The third Wake, of Meg — who was Jen’s friend first, whom Jen had introduced to Pam at the “You’re a real artist” party, which it often occurred to Jen to point out, though she never did — was the revelation. A double gash of mattress marks swooped across Meg’s right cheekbone like a panther’s caress. Her hair, which usually fell in computer-generated gentle waves, swirled and crashed around her heart-shaped face. Meg’s lips fell slightly open; the strap of her tank top wiped sideward, tracing the curve of her shoulder. Instead of ducking away from Pam’s camera, the half-asleep Meg leaned into it sensuously, chin forward, eyes heavy and intrigued.
Pam knew what she had. She blew up the picture big enough to swallow an entire gallery wall at her end-of-semester show. It was a stunning photograph, raw and gorgeous and discomfiting in its intimacy. That it was a stunning photograph of Meg —old-money Meg, moderately-famous-last-name-demi-campus-celebrity Meg, Phi Beta Kappa — as-a-first-semester-junior Meg, paragon-of-the-public-service-community Meg — made the photograph an event.
Now everyone wanted a Wake. The campus weekly kept an issue-to-issue tally of everyone who had a Wake and should have a Wake and desperately wanted a Wake, and also a regularly updated online ranking of existing Wakes, with Meg permanently and ceremoniously lodged at No. 1. Pam won a grant to create a single-edition magazine composed of nothing but Wakes. Clem Bernadine, editor of the campus humor magazine, submitted his shirtless and chaotic Wake as his yearbook picture. Joseph Potter, a beloved tenured professor of theater studies, used his one-eye-closed Wake as the jacket photo to his book Dre Gardens: Hip-Hop, New Money, and the Performance of the Self.

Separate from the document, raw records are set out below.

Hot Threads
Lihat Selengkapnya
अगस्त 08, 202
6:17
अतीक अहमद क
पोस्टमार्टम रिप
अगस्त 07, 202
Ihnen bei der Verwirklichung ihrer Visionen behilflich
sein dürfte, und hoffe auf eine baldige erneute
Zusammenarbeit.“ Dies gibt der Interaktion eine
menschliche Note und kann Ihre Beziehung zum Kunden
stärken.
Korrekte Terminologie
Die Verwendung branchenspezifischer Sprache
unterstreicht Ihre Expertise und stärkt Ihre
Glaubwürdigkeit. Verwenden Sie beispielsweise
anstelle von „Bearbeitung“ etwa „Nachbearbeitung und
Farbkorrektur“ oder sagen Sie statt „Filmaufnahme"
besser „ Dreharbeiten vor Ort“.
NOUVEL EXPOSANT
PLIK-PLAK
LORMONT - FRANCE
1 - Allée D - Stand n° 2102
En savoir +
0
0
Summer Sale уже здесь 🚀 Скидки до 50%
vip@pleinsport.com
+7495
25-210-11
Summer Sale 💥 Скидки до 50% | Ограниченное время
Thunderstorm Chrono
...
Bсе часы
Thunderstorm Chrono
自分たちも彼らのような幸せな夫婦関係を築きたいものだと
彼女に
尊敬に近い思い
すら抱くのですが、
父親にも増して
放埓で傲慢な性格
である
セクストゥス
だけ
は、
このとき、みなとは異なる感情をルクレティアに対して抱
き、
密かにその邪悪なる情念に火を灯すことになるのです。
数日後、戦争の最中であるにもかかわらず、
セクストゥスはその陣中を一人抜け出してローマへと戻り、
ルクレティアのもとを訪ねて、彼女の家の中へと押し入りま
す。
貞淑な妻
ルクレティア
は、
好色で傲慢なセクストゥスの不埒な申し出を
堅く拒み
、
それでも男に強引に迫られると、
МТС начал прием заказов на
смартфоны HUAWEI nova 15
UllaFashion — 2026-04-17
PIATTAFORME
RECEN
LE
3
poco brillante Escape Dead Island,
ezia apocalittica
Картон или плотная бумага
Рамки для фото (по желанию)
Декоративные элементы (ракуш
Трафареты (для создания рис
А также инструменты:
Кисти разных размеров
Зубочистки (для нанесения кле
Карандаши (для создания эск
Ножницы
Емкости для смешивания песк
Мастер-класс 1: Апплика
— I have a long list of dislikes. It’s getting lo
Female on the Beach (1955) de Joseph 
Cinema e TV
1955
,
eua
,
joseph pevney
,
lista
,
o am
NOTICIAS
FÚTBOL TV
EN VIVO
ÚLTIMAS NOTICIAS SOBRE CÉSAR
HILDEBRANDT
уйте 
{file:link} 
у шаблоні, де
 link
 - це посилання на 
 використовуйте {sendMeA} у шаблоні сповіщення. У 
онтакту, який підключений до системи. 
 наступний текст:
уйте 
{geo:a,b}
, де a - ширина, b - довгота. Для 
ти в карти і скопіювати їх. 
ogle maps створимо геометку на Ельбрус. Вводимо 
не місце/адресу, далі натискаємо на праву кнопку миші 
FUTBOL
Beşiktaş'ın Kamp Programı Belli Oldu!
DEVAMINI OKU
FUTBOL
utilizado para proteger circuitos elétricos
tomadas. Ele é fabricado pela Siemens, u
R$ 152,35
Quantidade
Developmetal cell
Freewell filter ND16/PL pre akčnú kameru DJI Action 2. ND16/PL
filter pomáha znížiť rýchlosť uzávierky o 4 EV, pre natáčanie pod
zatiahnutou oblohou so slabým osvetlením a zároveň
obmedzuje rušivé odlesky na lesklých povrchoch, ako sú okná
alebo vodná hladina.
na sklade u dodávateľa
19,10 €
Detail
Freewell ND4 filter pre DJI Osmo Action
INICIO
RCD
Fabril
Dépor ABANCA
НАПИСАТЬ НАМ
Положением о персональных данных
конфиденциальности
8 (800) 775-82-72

Pam was now intuitively aware of her genius for talking people into doing things that were not ostensibly in their interest. For her senior thesis project, she convinced the university to allow her to change the signage on several sites around campus to verbatim transcriptions of graffiti from the men’s bathrooms at the art school. Instead of directions to the buttery or the law library or the Women’s Center, visitors during Parents’ Weekend puzzled over commands and epigraphs such as STOP DRAWING D’S AND DRAW BIG TITTIES INSTEAD and SILENCE IS GOLDEN BUT DUCT TAPE IS SILVER and SINCE WRITING ON TOILET WALLS IS DONE NEITHER FOR CRITICAL ACCLAIM NOR FINANCIAL SUCCESS, IT IS THE PUREST FORM OF ART — DISCUSS, all presented in the university’s elegant house typography, Demimonde Condensed Blackletter. (The sign outside the university art gallery’s parking lot, which temporarily read FIRST-YEAR BOYS ARE TOY BOYS, may have caused the most consternation.) Pam also kitted out a trailer outside the art school as a fake “visitor’s center” and filled it with mock posters and brochures advertising the art school. The promotional materials glowed with wholesome and bright-eyed ambassadors of the future of contemporary art, lounging on the campus green or peering rapturously at the art gallery’s resident Pollock, their thoughts and hopes amplified in Demimonde Condensed Blackletter captions along the lines of DON’T JUDGE ME I ONLY NEEDED MONEY FOR COLLEGE or I HAD SEX WITH YR TRASH CAN IT WAS OKAY.
“I heard some guy call it ‘interventionist art,’ but that made you sound like a substance-abuse counselor,” Meg said to Pam at her senior thesis show. Meg was looking over Jen’s shoulder at a thick, glossy “informational packet” that Jen held in her hands, titled STOP WRITING YOUR NAMES HERE HALF THESE PEOPLE ARE BROKEN UP ALREADY.